** Opening MATERIAL SUPPLIED block **
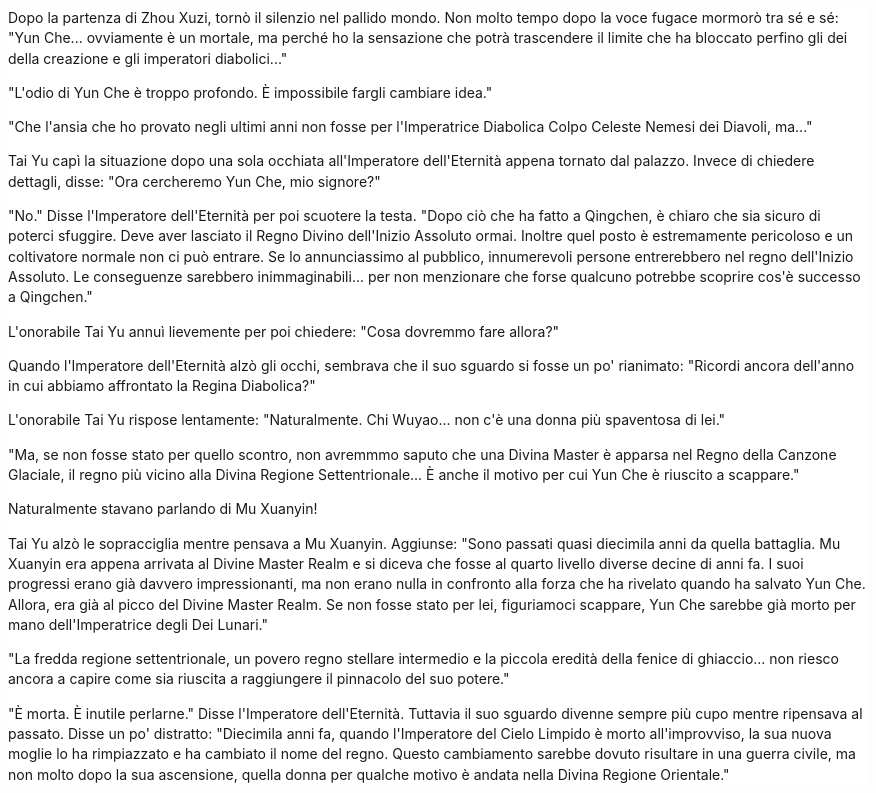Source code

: 
Dopo la partenza di Zhou Xuzi, tornò il silenzio nel pallido mondo. Non molto tempo dopo la voce fugace mormorò tra sé e sé: "Yun Che... ovviamente è un mortale, ma perché ho la sensazione che potrà trascendere il limite che ha bloccato perfino gli dei della creazione e gli imperatori diabolici..."


"L'odio di Yun Che è troppo profondo. È impossibile fargli cambiare idea."


"Che l'ansia che ho provato negli ultimi anni non fosse per l'Imperatrice Diabolica Colpo Celeste Nemesi dei Diavoli, ma..."


Tai Yu capì la situazione dopo una sola occhiata all'Imperatore dell'Eternità appena tornato dal palazzo. Invece di chiedere dettagli, disse: "Ora cercheremo Yun Che, mio signore?"


"No." Disse l'Imperatore dell'Eternità per poi scuotere la testa. "Dopo ciò che ha fatto a Qingchen, è chiaro che sia sicuro di poterci sfuggire. Deve aver lasciato il Regno Divino dell'Inizio Assoluto ormai. Inoltre quel posto è estremamente pericoloso e un coltivatore normale non ci può entrare. Se lo annunciassimo al pubblico, innumerevoli persone entrerebbero nel regno dell'Inizio Assoluto. Le conseguenze sarebbero inimmaginabili... per non menzionare che forse qualcuno potrebbe scoprire cos'è successo a Qingchen."


L'onorabile Tai Yu annuì lievemente per poi chiedere: "Cosa dovremmo fare allora?"


Quando l'Imperatore dell'Eternità alzò gli occhi, sembrava che il suo sguardo si fosse un po' rianimato: "Ricordi ancora dell'anno in cui abbiamo affrontato la Regina Diabolica?"


L'onorabile Tai Yu rispose lentamente: "Naturalmente. Chi Wuyao... non c'è una donna più spaventosa di lei."


"Ma, se non fosse stato per quello scontro, non avremmmo saputo che una Divina Master è apparsa nel Regno della Canzone Glaciale, il regno più vicino alla Divina Regione Settentrionale... È anche il motivo per cui Yun Che è riuscito a scappare."


Naturalmente stavano parlando di Mu Xuanyin!


Tai Yu alzò le sopracciglia mentre pensava a Mu Xuanyin. Aggiunse: "Sono passati quasi diecimila anni da quella battaglia. Mu Xuanyin era appena arrivata al Divine Master Realm e si diceva che fosse al quarto livello diverse decine di anni fa. I suoi progressi erano già davvero impressionanti, ma non erano nulla in confronto alla forza che ha rivelato quando ha salvato Yun Che. Allora, era già al picco del Divine Master Realm. Se non fosse stato per lei, figuriamoci scappare, Yun Che sarebbe già morto per mano dell'Imperatrice degli Dei Lunari."


"La fredda regione settentrionale, un povero regno stellare intermedio e la piccola eredità della fenice di ghiaccio... non riesco ancora a capire come sia riuscita a raggiungere il pinnacolo del suo potere."


"È morta. È inutile perlarne." Disse l'Imperatore dell'Eternità. Tuttavia il suo sguardo divenne sempre più cupo mentre ripensava al passato. Disse un po' distratto: "Diecimila anni fa, quando l'Imperatore del Cielo Limpido è morto all'improvviso, la sua nuova moglie lo ha rimpiazzato e ha cambiato il nome del regno. Questo cambiamento sarebbe dovuto risultare in una guerra civile, ma non molto dopo la sua ascensione, quella donna per qualche motivo è andata nella Divina Regione Orientale."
** Closing MATERIAL SUPPLIED block **
## EXERCISE AIM
Begin at the start of the records and stop after the line that contains "L'onorabile Tai Yu annuì". Convert each non-blank line into a row of a Markdown table with columns No. and Line, and leave out blank lines and the pictures.

## ANSWER TO THIS EXERCISE
| No. | Line |
|---|---|
| 1 | Source code |
| 2 | :  |
| 3 | Dopo la partenza di Zhou Xuzi, tornò il silenzio nel pallido mondo. Non molto tempo dopo la voce fugace mormorò tra sé e sé: "Yun Che... ovviamente è un mortale, ma perché ho la sensazione che potrà trascendere il limite che ha bloccato perfino gli dei della creazione e gli imperatori diabolici..." |
| 4 | "L'odio di Yun Che è troppo profondo. È impossibile fargli cambiare idea." |
| 5 | "Che l'ansia che ho provato negli ultimi anni non fosse per l'Imperatrice Diabolica Colpo Celeste Nemesi dei Diavoli, ma..." |
| 6 | Tai Yu capì la situazione dopo una sola occhiata all'Imperatore dell'Eternità appena tornato dal palazzo. Invece di chiedere dettagli, disse: "Ora cercheremo Yun Che, mio signore?" |
| 7 | "No." Disse l'Imperatore dell'Eternità per poi scuotere la testa. "Dopo ciò che ha fatto a Qingchen, è chiaro che sia sicuro di poterci sfuggire. Deve aver lasciato il Regno Divino dell'Inizio Assoluto ormai. Inoltre quel posto è estremamente pericoloso e un coltivatore normale non ci può entrare. Se lo annunciassimo al pubblico, innumerevoli persone entrerebbero nel regno dell'Inizio Assoluto. Le conseguenze sarebbero inimmaginabili... per non menzionare che forse qualcuno potrebbe scoprire cos'è successo a Qingchen." |
| 8 | L'onorabile Tai Yu annuì lievemente per poi chiedere: "Cosa dovremmo fare allora?" |